Assessment - All about Data
Quiz
Get the quiz sheet for this module from the general Assessments page. Fill it in, then submit to the online grading system before the deadline.
Discussion
No discussion assignment this week. Instead, submit project part 1.
Project
Submission of part 1 is due. Submit a link with a URL to your project repository to the project-related
Discord channel.
Exercise
This exercise is a solo exercise. It’s a choose your own adventure.
Overview
You have two main options for the exercise this week:
- Option 1: Try your hand at a bit of an exploration of some complex data type.
- Option 2: Generate and explore synthetic data.
For either option, I expect well-documented code and lots of explanatory text in the Quarto document.
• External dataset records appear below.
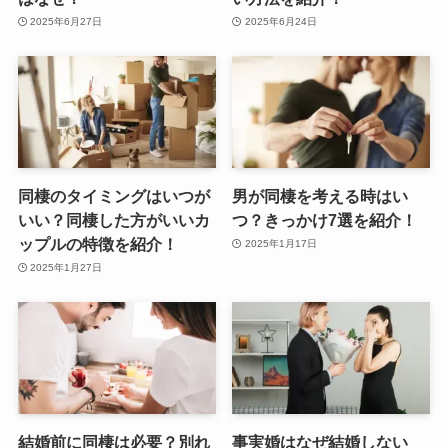
2025年6月27日
2025年6月24日
同棲のタイミングはいつが
男が同棲を考える時はい
いい？同棲した方がいいカ
つ？きっかけ7選を紹介！
ップルの特徴を紹介！
2025年1月17日
2025年1月27日
結婚前に同棲は必要？別れ
事実婚はなぜ結婚しない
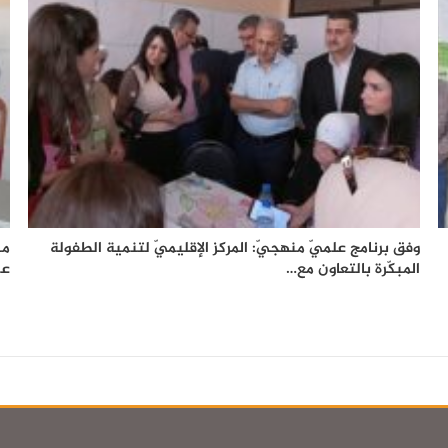
وفق برنامج علميّ منهجيّ: المركز الإقليميّ لتنمية الطفولة
من
المبكّرة بالتعاون مع…
عم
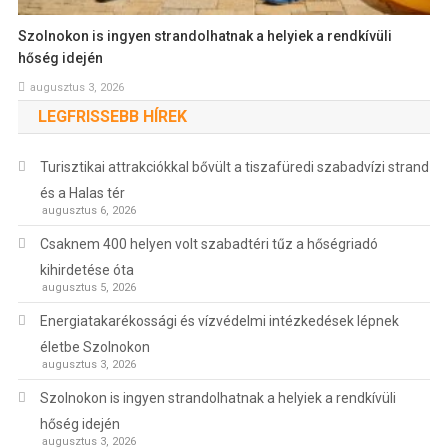
Szolnokon is ingyen strandolhatnak a helyiek a rendkívüli
hőség idején
augusztus 3, 2026
LEGFRISSEBB HÍREK
Turisztikai attrakciókkal bővült a tiszafüredi szabadvízi strand
és a Halas tér
augusztus 6, 2026
Csaknem 400 helyen volt szabadtéri tűz a hőségriadó
kihirdetése óta
augusztus 5, 2026
Energiatakarékossági és vízvédelmi intézkedések lépnek
életbe Szolnokon
augusztus 3, 2026
Szolnokon is ingyen strandolhatnak a helyiek a rendkívüli
hőség idején
augusztus 3, 2026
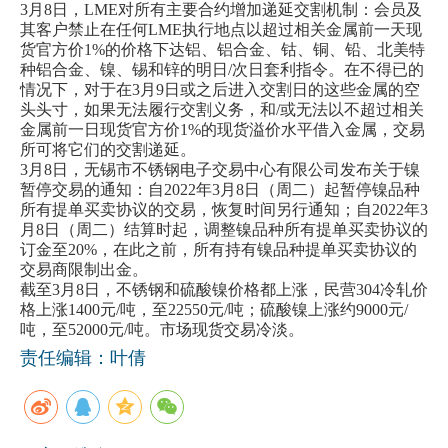
3月8日，LME对所有主要合约增加递延交割机制：会员及
其客户禁止在任何LME执行地点以超过相关金属前一天现
货官方价1%的价格下达铝、铝合金、钴、铜、铅、北美特
种铝合金、镍、锡和锌的明日/次日套利指令。在不得已的
情况下，对于在3月9日或之后进入交割日的这些金属的空
头头寸，如果无法履行交割义务，和/或无法以不超过相关
金属前一日现货官方价1%的现货溢价水平借入金属，交易
所可将它们的交割递延。
3月8日，无锡市不锈钢电子交易中心有限公司发布关于镍
暂停交易的通知：自2022年3月8日（周二）起暂停镍品种
所有提单买卖协议的交易，恢复时间另行通知；自2022年3
月8日（周二）结算时起，调整镍品种所有提单买卖协议的
订金至20%，在此之前，所有持有镍品种提单买卖协议的
交易商限制出金。
截至3月8日，不锈钢和硫酸镍价格都上涨，民营304冷轧价
格上涨1400元/吨，至22550元/吨；硫酸镍上涨约9000元/
吨，至52000元/吨。市场现货交易冷淡。
责任编辑：叶倩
While this is an open-ended exercise and there are no specific requirements as to what you need to produce, I expect more than just a single figure or 10 lines of code. Since you are getting better each week, it should definitely be at least as comprehensive as last week’s exercise 😁.
Setup
This exercise doesn’t have an existing folder in your portfolio. Make a new folder, call it data-exercise
. Copy one of the existing Quarto files into that new folder (e.g., the one called tidytuesday-exercise.qmd
), rename it to data-exercise.qmd
and open it (make sure you open your portfolio by clicking on your R project file, then open the Quarto file inside R Studio).
Option 1
Find some data that falls into the categories described in the Complex data types unit. It could be some text or images or video or audio or any other complex data. Basically anything that’s not rectangular data with rows as observations and columns as variables.
Then look for some suitable R packages that allow you to explore the data. You don’t need to do any statistical analysis at this stage. Focus on loading the data, processing as needed, and then do some descriptive/exploratory analysis, e.g. by making plots or tables or… Basically anything that you can think of.
Option 2
Write code that generates a synthetic dataset. This dataset should have multiple variables, and there should be some associations between variables.
Then write code that explores the data by making plots or tables to confirm that your synthetic data is what you expect it to be.
Then fit a few simple models to the data. For instance, use the lm
or glm
functions to fit a linear or logistic model. Make sure your model can recover the associations you built into the data. Explore if and how different models might be able to capture the patterns you see.
Take some inspiration from the examples shown in the Synthetic Data module.
Wrap-up
Once you got your exercise done, you need to add it to your website. To that end, open the _quarto.yml
file. In the section that says menu
and lists several of your projects, add lines at a -text:
and file:
entry that points to your new folder/file. Be careful to have exactly the same number of empty spaces at the beginning of the line as all the other lines.
While you are in that file, if you haven’t done so, update other parts, e.g. such as the title and the github URL. See the instructions for the first exercise if you need a reminder.
Once all done, render your website to make sure everything looks ok and your new exercise shows up. Once things looks fine on your local computer, push your updates to GitHub and check that they also look ok online.
Since this will be part of your portfolio site, and you already posted a link to that previously, you don’t need to post anything, I know where to find it.